- **Task objective**:
Reproduce the material from the line with "From where patio" up to and including the line with "Answer: approximately 45° to its left", substituting "street sign" for "sign post" and changing nothing else. Omit the pictures.

- **Stored data**:
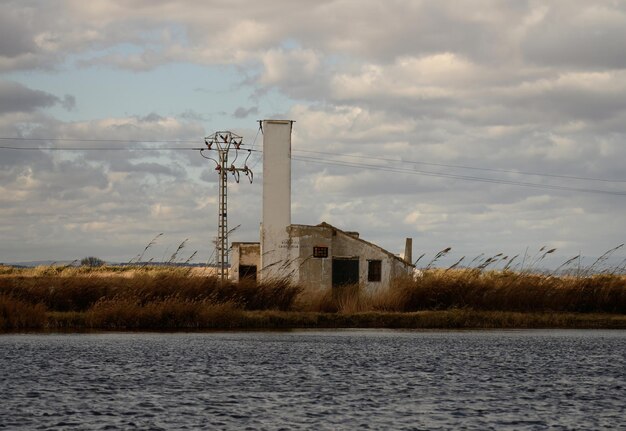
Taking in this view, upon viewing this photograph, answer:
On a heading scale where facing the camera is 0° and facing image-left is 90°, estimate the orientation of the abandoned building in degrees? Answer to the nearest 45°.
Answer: approximately 0°
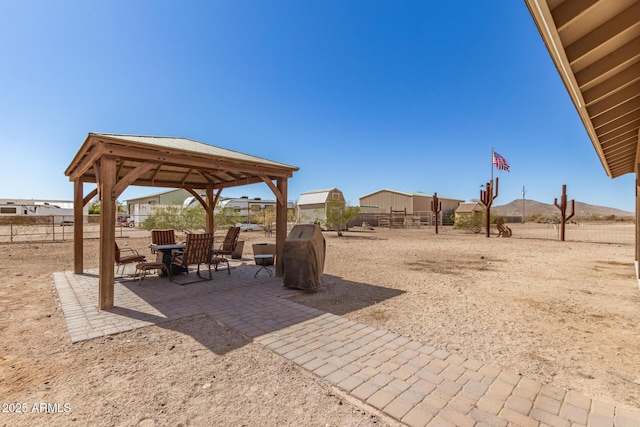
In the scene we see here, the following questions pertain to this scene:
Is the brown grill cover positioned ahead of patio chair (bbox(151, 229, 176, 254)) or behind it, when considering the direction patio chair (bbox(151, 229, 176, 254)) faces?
ahead

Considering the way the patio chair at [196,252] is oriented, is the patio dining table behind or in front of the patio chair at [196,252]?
in front

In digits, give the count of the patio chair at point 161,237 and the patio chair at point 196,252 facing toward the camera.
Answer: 1

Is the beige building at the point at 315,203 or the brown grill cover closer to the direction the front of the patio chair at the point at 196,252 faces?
the beige building

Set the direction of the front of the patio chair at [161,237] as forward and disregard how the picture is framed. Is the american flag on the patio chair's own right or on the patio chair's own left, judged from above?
on the patio chair's own left

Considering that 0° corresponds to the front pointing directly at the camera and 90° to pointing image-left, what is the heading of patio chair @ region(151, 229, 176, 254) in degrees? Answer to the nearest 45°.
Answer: approximately 0°

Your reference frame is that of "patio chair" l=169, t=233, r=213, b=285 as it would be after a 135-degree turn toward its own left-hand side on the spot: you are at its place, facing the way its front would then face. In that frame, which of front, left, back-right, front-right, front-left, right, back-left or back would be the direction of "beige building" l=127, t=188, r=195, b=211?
back

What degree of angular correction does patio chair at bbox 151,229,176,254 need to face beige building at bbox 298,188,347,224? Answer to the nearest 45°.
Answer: approximately 135° to its left

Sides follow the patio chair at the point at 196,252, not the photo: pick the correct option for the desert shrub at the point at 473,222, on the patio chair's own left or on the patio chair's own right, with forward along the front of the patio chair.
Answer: on the patio chair's own right

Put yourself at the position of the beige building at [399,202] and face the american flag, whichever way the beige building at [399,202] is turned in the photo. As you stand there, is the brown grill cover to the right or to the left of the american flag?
right

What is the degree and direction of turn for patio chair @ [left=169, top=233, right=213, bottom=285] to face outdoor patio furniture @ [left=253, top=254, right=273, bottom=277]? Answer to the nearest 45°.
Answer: approximately 90° to its right

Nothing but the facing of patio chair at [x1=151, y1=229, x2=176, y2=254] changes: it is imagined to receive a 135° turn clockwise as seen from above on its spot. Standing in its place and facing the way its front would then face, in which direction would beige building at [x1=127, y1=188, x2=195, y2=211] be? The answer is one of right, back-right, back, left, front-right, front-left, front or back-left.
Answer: front-right

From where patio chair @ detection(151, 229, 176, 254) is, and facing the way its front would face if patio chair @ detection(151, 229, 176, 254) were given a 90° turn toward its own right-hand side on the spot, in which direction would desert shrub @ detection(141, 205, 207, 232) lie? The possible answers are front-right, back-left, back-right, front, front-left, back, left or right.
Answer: right

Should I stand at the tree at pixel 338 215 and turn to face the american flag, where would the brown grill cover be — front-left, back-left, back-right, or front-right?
back-right

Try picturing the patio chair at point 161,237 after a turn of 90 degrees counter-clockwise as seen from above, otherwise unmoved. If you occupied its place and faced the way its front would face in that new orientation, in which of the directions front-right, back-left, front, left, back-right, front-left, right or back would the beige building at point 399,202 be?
front-left

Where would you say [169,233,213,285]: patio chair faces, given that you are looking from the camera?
facing away from the viewer and to the left of the viewer
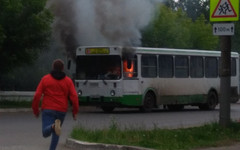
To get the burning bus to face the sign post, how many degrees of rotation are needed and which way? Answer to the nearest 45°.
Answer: approximately 45° to its left

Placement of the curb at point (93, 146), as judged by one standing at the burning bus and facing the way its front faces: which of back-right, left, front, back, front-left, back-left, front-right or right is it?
front-left

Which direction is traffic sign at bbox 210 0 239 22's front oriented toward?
toward the camera

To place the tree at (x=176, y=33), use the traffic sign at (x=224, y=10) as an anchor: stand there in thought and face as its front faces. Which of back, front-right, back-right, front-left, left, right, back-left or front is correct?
back

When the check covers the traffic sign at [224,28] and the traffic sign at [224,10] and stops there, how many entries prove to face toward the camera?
2

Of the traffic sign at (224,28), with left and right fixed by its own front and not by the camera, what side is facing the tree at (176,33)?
back

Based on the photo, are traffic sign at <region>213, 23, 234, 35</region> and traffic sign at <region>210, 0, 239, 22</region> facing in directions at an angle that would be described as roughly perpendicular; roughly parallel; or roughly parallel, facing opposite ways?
roughly parallel

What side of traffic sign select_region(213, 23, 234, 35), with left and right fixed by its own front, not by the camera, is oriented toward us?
front

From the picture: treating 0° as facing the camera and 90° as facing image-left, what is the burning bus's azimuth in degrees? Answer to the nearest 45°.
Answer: approximately 45°

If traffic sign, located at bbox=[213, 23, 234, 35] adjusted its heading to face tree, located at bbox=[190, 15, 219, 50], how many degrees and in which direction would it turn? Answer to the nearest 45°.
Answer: approximately 180°
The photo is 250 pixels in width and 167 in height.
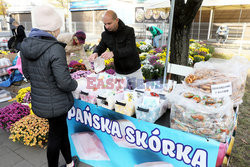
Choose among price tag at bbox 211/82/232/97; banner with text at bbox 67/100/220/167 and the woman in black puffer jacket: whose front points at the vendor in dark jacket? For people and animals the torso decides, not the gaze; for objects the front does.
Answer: the woman in black puffer jacket

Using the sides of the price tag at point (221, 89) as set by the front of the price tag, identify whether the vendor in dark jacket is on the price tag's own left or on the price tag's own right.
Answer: on the price tag's own right

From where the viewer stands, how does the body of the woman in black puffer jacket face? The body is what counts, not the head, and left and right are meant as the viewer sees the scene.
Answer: facing away from the viewer and to the right of the viewer

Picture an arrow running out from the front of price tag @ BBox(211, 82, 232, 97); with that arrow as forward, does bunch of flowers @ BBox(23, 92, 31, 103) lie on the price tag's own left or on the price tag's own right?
on the price tag's own right

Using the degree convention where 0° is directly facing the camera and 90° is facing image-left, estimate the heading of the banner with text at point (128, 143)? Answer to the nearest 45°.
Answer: approximately 45°

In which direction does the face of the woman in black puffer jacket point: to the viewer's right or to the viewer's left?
to the viewer's right

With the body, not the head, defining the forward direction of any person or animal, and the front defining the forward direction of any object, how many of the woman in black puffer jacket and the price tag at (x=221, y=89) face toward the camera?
1

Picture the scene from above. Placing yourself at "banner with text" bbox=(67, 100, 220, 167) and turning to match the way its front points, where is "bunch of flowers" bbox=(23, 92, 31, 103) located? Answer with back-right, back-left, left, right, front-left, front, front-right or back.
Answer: right

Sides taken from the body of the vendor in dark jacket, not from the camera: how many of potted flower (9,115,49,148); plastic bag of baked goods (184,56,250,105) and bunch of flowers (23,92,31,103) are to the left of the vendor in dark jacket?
1

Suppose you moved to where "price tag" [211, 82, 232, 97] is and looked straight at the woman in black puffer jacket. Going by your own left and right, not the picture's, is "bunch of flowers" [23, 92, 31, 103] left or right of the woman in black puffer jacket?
right

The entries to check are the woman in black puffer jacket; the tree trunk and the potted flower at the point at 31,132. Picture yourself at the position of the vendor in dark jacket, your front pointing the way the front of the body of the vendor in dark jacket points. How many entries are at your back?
1
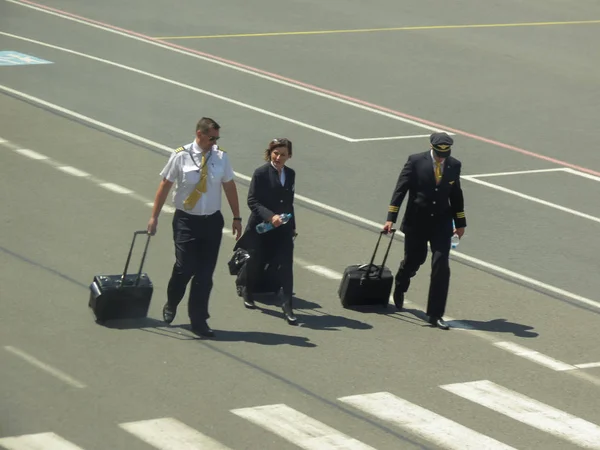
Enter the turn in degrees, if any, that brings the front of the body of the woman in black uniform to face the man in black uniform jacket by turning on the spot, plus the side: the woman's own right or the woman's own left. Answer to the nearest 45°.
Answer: approximately 45° to the woman's own left

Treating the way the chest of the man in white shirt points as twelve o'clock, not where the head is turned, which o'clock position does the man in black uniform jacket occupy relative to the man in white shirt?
The man in black uniform jacket is roughly at 10 o'clock from the man in white shirt.

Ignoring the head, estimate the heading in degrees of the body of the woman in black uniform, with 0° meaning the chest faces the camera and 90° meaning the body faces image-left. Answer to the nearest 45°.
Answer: approximately 315°

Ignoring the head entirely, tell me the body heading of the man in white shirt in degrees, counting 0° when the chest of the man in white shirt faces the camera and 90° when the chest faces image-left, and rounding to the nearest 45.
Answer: approximately 315°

- **Answer section**:
From where patio chair @ detection(151, 229, 176, 254) is, and facing the way its front would face if patio chair @ detection(151, 229, 176, 254) were given a 90° turn toward its own right-hand side on the spot, in which direction would desert shrub @ detection(141, 205, 207, 232) lie? The possible answers are front-right, back-left, back-right, front, front-left, back, left or right.
Answer: right

Should I stand at the tree at pixel 338 215 and turn to face the american flag, where would the brown grill cover be — front-left, back-left, back-right, or front-right?
back-right

Try picturing the patio chair at point 161,237 after a turn of 90 degrees counter-clockwise as seen from above, otherwise unmoved. If you occupied its place and faced the way its front would face in that new orientation, in which of the directions front-right, back-left, front, left, back-right, front-left, right or back would the beige building at point 399,202 be?
front-left

Where would you say [169,233,213,285]: patio chair faces, given that you are looking from the camera?
facing away from the viewer and to the left of the viewer
To get the burning bus to face the street sign, how many degrees of rotation are needed and which way? Answer to the nearest 45°.
Answer: approximately 45° to its left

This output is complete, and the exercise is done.